→ Text shown:
ARGO can be commissioned with a brand-new Yb-laser or seamlessly integrated with an existing source. The platform is compatible with a wide range of commercially available Yb-based light sources, including but not limited to:
- Monaco – Coherent
- A8000 – Amphos
- Carbide – Light Conversion
Please contact us to confirm compatibility with your specific laser source.
The modular architecture of ARGO empowers researchers with a reliable, powerful and versatile system precisely tailored to their applications.
2. ARGO in the hands of researchers
The first ARGO system has already been successfully installed as an ultrafast pump–probe laser system in the Light–Matter Interaction research group at the Center for Optical Technologies, Aalen University.

→ Collected material:
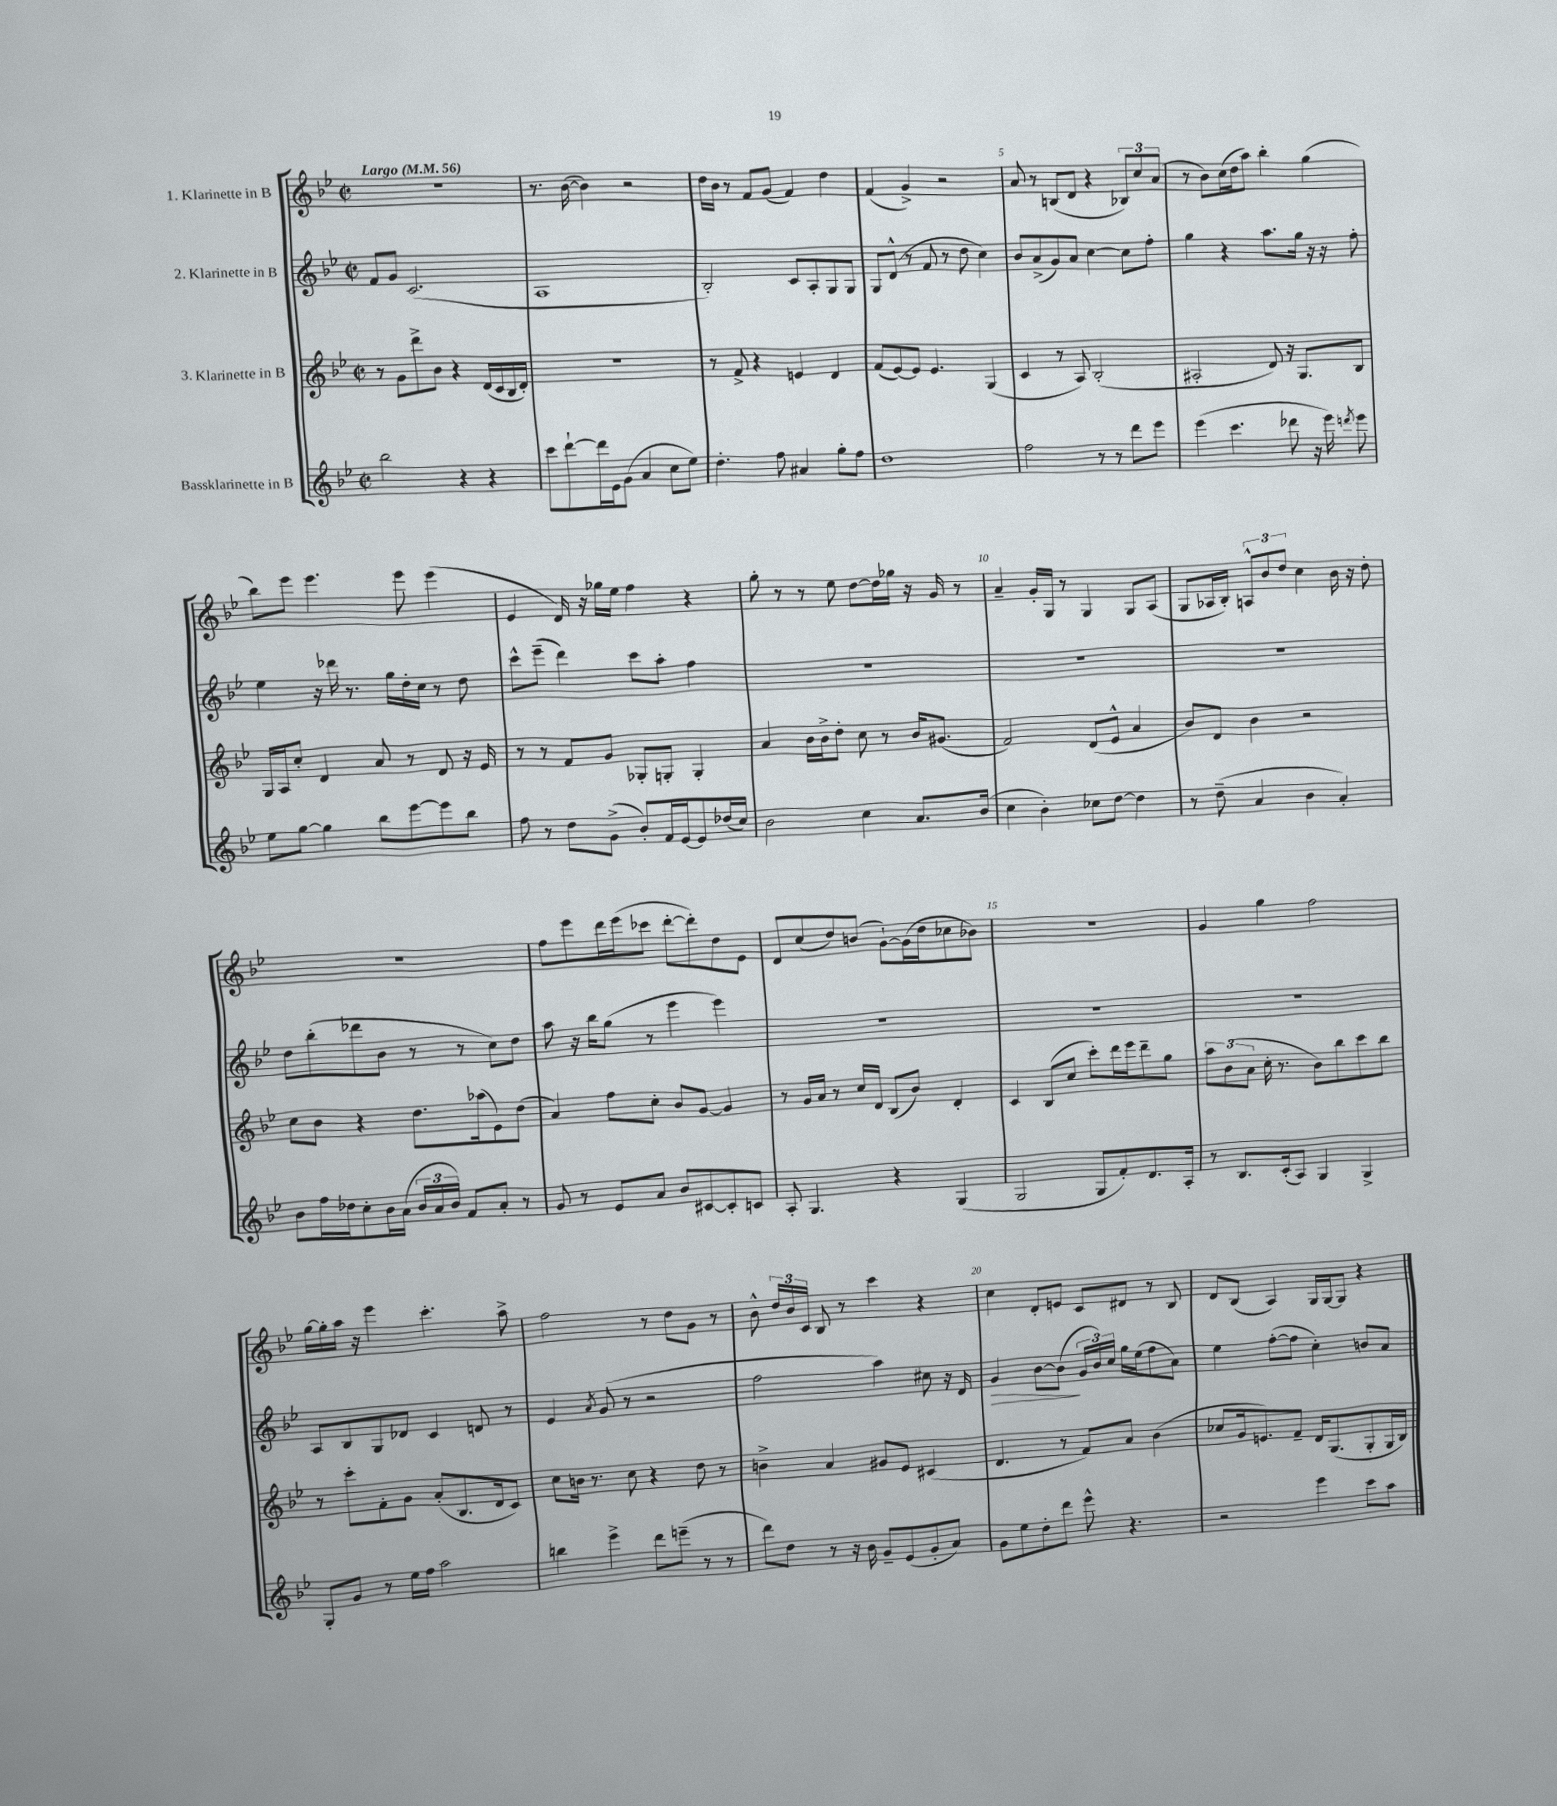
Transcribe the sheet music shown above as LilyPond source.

→ Work instructions:
**A.** Please write out the passage about the ARGO laser platform from "ARGO can be" up to and including "Technologies, Aalen University.".
**B.** Carry on the passage about the ARGO laser platform, starting right after its final sentence.

→ Task-by-task outputs:
**A.**
ARGO can be commissioned with a brand-new Yb-laser or seamlessly integrated with an existing source. The platform is compatible with a wide range of commercially available Yb-based light sources, including but not limited to:
- Monaco – Coherent
- A8000 – Amphos
- Carbide – Light Conversion
Please contact us to confirm compatibility with your specific laser source.
The modular architecture of ARGO empowers researchers with a reliable, powerful and versatile system precisely tailored to their applications.
2. ARGO in the hands of researchers
The first ARGO system has already been successfully installed as an ultrafast pump–probe laser system in the Light–Matter Interaction research group at the Center for Optical Technologies, Aalen University.

**B.**
Operating at 100 kHz, the ARGO system delivered have a broad spectral coverage with industry-leading compressed conversion efficiencies. All capabilities are unified in a single platform, providing automated, synchronized ultrafast outputs from the UV to the mid-IR:
- ARGO 800: 700 – 950 nm + SHG at 350 – 450 nm (>13% conversion delivered)
- ARGO 2000: 1.8 – 2.4 µm (12% conversion delivered), and DFG 10–15 µm (0.8% conversion delivered)
- ARGO 1030 MPC: 1030 nm with 25 fs (95% conversion delivered) + SHG 515 nm and THG 343 nm
- Supercontinuum (aux.): 600–900 nm
- Mid-IR OPCPA output: 5 µm
The Class 5 Bridge platform enables virtually arbitrary pairing of these outputs, supporting parallel pump–probe operation and flexible spectral tuning. This versatility unlocks advanced research in nonlinear optics and materials science, including transient absorption spectroscopy, sonophotonics, photopolymerization, and laser-induced refractive-index modification.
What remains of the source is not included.